What is ‘effective’ learning? Well, briefly, it’s getting knowledge (or skills, or values, or a combination of these) into your long-term memory and making that knowledge your own. Integrating it into the rest of your knowledge so that you not only remember it in the long term, but you can apply it in new or unexpected situations. You can reflect on it, evaluate it, reason with it, use it to act in the world. In a real sense, it becomes part of you, fully integrated with everything that you know.
Teaching is complex because human beings are complex. We go into any learning experience with all the physical, emotional, psychological and cultural baggage that goes with being human. In any classroom, pupils will have very different family backgrounds, peer culture, communication skills and degrees of self-confidence, to instance just some of the potential differences.

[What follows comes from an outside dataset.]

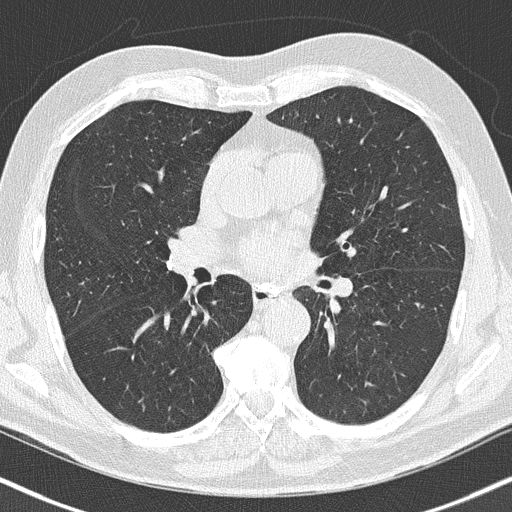
Low-dose screening chest CT, axial slice; baseline screening round; lung window (W 1500 / L -600 HU); 120 kVp; slice 87 of 186 in the series; 512 × 512 image matrix. Male participant, aged 66 years at enrolment.
Expert-annotated lung lesion, box from (x=185, y=270) to (x=209, y=297) px. Reader record for this screening exam (exam-level; its link to the box is not recorded): non-calcified nodule or mass ≥4 mm, right upper lobe, 5 × 4 mm, smooth margins. Lung cancer was diagnosed 778 days after this screen: squamous cell carcinoma, NOS, right lower lobe, poorly differentiated (G3), stage IIA (AJCC 6th edition), 22 mm at pathology.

So let’s remind ourselves of the complexity of the challenge most teachers face. They’re engaged in a task – ‘imparting knowledge’ – which is far more subtle and dynamic than is usually acknowledged. It is, as much as anything else a social process, in which a class of 25 or 30 individuals, including the teacher, is engaged in an effort of mutual comprehension, constantly using language and negotiating understanding, while monitoring – whether aware of it or not – their own feelings and needs, and those of many others. In all this they are, above all, making meaning, both individually and as a collective.
With our programme, LearnPhysical, we go one step further: we argue that reason, and therefore learning, is embodied, and that the way children are taught should reflect this. In this we are going beyond the notion of creative movement as the kinaesthetic element in a ‘preferred learning style’ approach, and suggest that putting personal movement metaphors at the heart of learning is a powerful way of engaging children and creating, we speculate, simultaneous activity in multiple neural pathways in relation to conceptual material.
Movement is inherently multisensory, engaging vision, sound, touch, and proprioception (a sense of muscular position). Movement and physical perception are also closely allied to emotion, and we know that events that are emotionally coloured are more likely to be remembered. Incorporating movement in everyday teaching simply extends the way that we experience the world all day to teaching and learning.
LearnPhysical and its companion programme LearnPhysical interactive (which uses digital technology to add another layer of resource and stimulus) take as axiomatic the idea that teaching will be more effective if it engages children physically and emotionally as well as intellectually.
By encouraging creative meaning-making in movement and integrating this with a structured focus on language skills, we can create lessons that treat children as feeling, sensing, thinking and social human beings, and not just ‘brains in training’ with annoying fidgety bodies that have to be subdued, or let out to play every now and again on the sports field.